-
Notifications
You must be signed in to change notification settings - Fork 267
Description
I have a VCF of structural variants which has been annotated with overlapping gnomAD v4.1 structural variants using VEP custom annotations, and I'm using split-vep to convert this data into a tab-delimited format for further analysis.

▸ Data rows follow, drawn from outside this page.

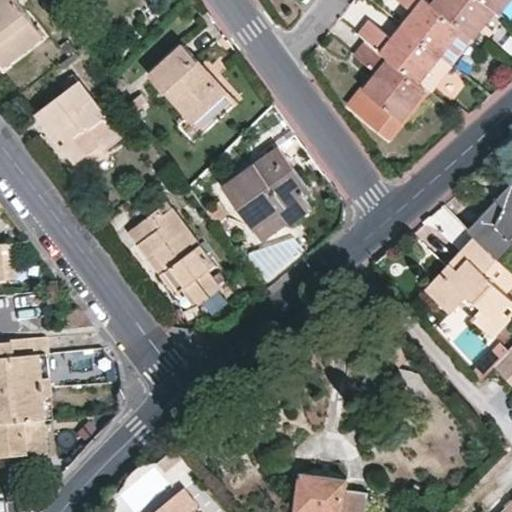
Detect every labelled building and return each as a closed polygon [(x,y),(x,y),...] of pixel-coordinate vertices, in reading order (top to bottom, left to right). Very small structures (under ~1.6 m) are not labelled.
[(0,0),(0,64),(3,68),(41,36),(13,0),(0,0)] [(443,54),(465,28),(429,0),(403,0),(414,9),(409,15),(403,23),(443,54)] [(472,33),(494,6),(486,0),(429,0),(465,28),(472,33)] [(501,11),(510,0),(486,0),(494,6),(501,11)] [(421,81),(443,54),(403,23),(396,31),(390,38),(367,20),(357,32),(364,38),(421,81)] [(421,81),(364,38),(353,51),(378,71),(370,81),(354,101),(394,132),(428,89),(421,81)] [(197,62),(183,51),(156,84),(207,125),(233,92),(197,62)] [(98,144),(106,151),(122,138),(78,80),(35,112),(74,164),(98,144)] [(80,172),(106,151),(98,144),(74,164),(80,172)] [(293,213),(305,224),(306,225),(325,205),(312,192),(318,187),(298,167),(279,149),(231,196),(270,236),(293,213)] [(502,254),(504,257),(511,247),(511,181),(499,195),(509,203),(500,215),(489,207),(472,228),(480,236),(502,254)] [(499,195),(489,207),(500,215),(509,203),(499,195)] [(163,215),(172,208),(166,202),(157,208),(163,215)] [(214,265),(172,208),(163,215),(157,208),(127,231),(148,258),(155,253),(166,268),(159,273),(175,295),(182,290),(187,286),(199,301),(201,304),(203,302),(221,288),(206,272),(214,265)] [(281,247),(305,224),(293,213),(270,236),(281,247)] [(488,267),(502,254),(480,236),(468,250),(488,267)] [(511,263),(504,257),(502,254),(488,267),(468,250),(433,291),(457,311),(468,298),(475,291),(489,304),(482,311),(479,314),(501,332),(511,319),(511,263)] [(148,258),(159,273),(166,268),(155,253),(148,258)] [(0,256),(0,258),(2,278),(10,277),(7,255),(0,256)] [(193,305),(199,301),(187,286),(182,290),(193,305)] [(224,293),(221,288),(203,302),(207,306),(224,293)] [(468,298),(482,311),(489,304),(475,291),(468,298)] [(392,351),(403,341),(384,320),(372,331),(392,351)] [(0,456),(46,453),(44,421),(43,397),(52,396),(51,377),(40,378),(39,354),(49,353),(51,353),(50,336),(29,338),(11,339),(10,342),(0,343),(0,456)] [(473,371),(479,378),(493,365),(508,350),(501,343),(473,371)] [(511,345),(508,350),(493,365),(511,385),(511,345)] [(51,377),(49,353),(39,354),(40,378),(51,377)] [(423,373),(401,367),(394,392),(416,398),(423,373)] [(43,397),(44,421),(54,420),(52,396),(43,397)] [(177,459),(170,451),(160,459),(167,468),(177,459)] [(347,488),(349,478),(303,471),(297,511),(367,511),(370,492),(347,488)] [(186,486),(157,511),(193,511),(193,510),(201,503),(186,486)]
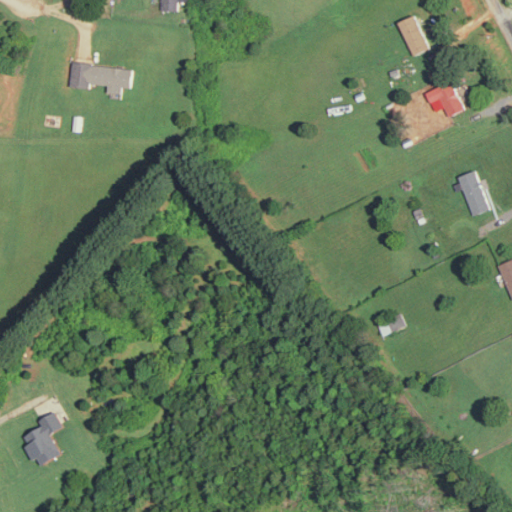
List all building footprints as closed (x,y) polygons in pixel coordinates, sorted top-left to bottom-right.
[(163,0),(164,9),(180,10),(180,0),(163,0)] [(403,20),(414,54),(431,49),(420,14),(403,20)] [(138,67),(73,61),(71,84),(92,87),(93,82),(111,84),(111,91),(125,93),(126,86),(136,87),(138,67)] [(468,107),(454,79),(429,91),(434,101),(442,97),(451,115),(468,107)] [(461,173),(463,181),(457,182),(459,189),(468,187),(475,213),(492,208),(480,168),(461,173)] [(511,258),(501,263),(511,288),(511,258)] [(380,321),(385,334),(409,324),(404,311),(380,321)] [(42,418),(46,425),(26,435),(38,458),(41,456),(45,463),(66,452),(55,432),(67,426),(59,409),(42,418)]
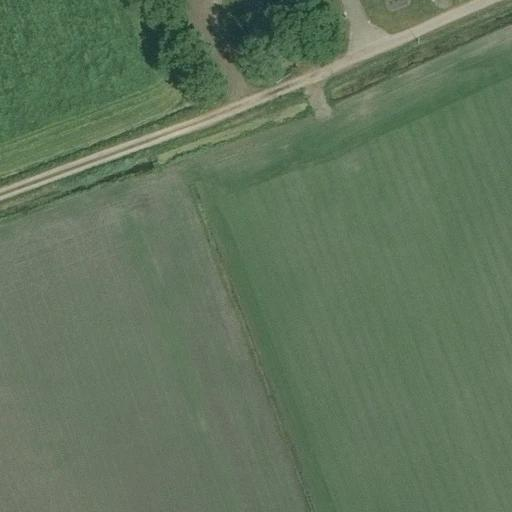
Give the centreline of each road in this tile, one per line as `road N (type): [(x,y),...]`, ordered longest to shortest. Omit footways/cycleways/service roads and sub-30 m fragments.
road 1 (unclassified): [(210,116),(490,0)]
road 2 (track): [(0,191),(210,116)]
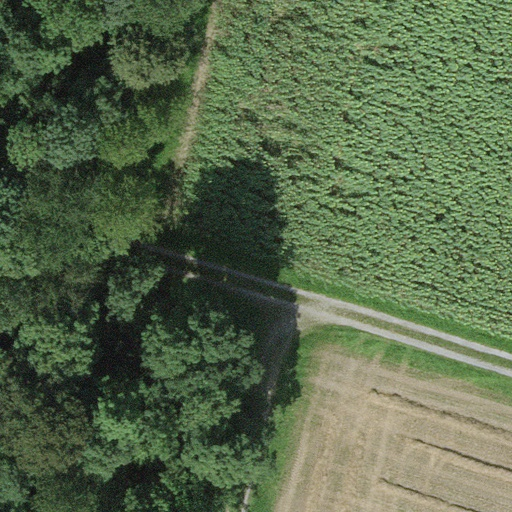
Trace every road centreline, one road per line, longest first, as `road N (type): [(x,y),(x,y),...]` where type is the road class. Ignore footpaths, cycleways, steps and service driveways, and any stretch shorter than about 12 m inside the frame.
road 1 (track): [(511,367),(0,210)]
road 2 (track): [(292,301),(231,511)]
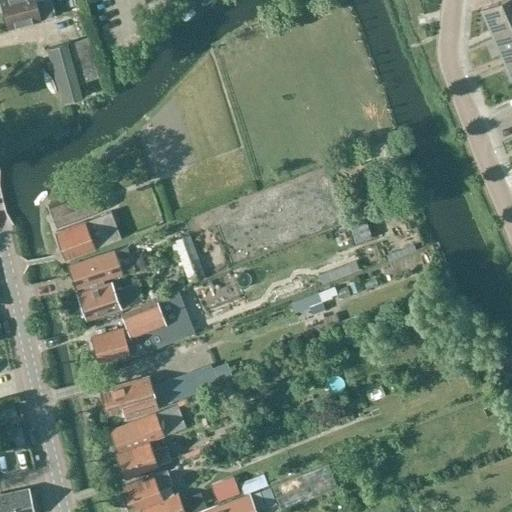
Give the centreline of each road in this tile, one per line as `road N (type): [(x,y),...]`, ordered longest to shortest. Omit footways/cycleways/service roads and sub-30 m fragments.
road 1 (tertiary): [(63,511),(0,238)]
road 2 (residential): [(511,225),(446,59),(452,0)]
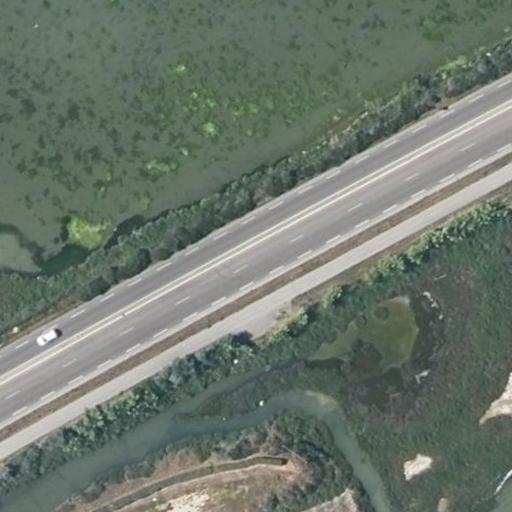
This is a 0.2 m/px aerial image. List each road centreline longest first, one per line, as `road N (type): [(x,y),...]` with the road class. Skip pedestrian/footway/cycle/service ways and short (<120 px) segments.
road 1 (primary): [(0,406),(511,124)]
road 2 (primary): [(511,95),(0,370)]
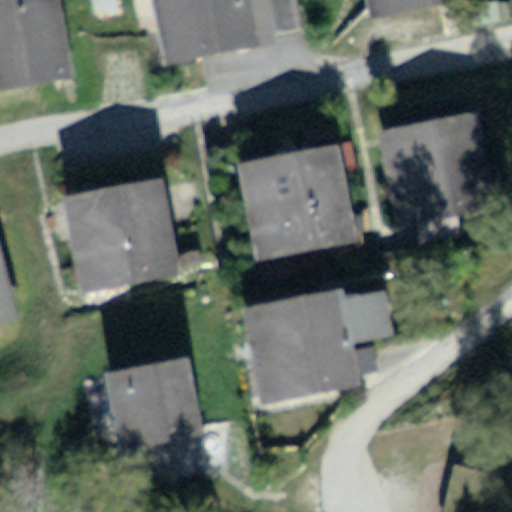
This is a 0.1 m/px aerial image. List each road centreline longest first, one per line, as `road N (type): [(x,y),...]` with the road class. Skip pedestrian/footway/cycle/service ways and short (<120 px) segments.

Where my variants overlap with multiple gnomAD SVs, split-vep will print all the IDs delimited with &, but only the first allele frequency. For example:
bcftools +split-vep -f "[%gnomAD %gnomAD_AF]"
gives
gnomAD-SV_v3_DEL_chr1_90cb8e69&gnomAD-SV_v3_DEL_chr1_48a6a36f&gnomAD-SV_v3_DEL_chr1_58a8b87a&gnomAD-SV_v3_DEL_chr1_c80d6f1c 4.1e-05
However if I specify the AF field as string first I get all values as expected (which surprises me as the fields are specified as strings in the header and I've previously raised an issue here when I was struggling to override that!)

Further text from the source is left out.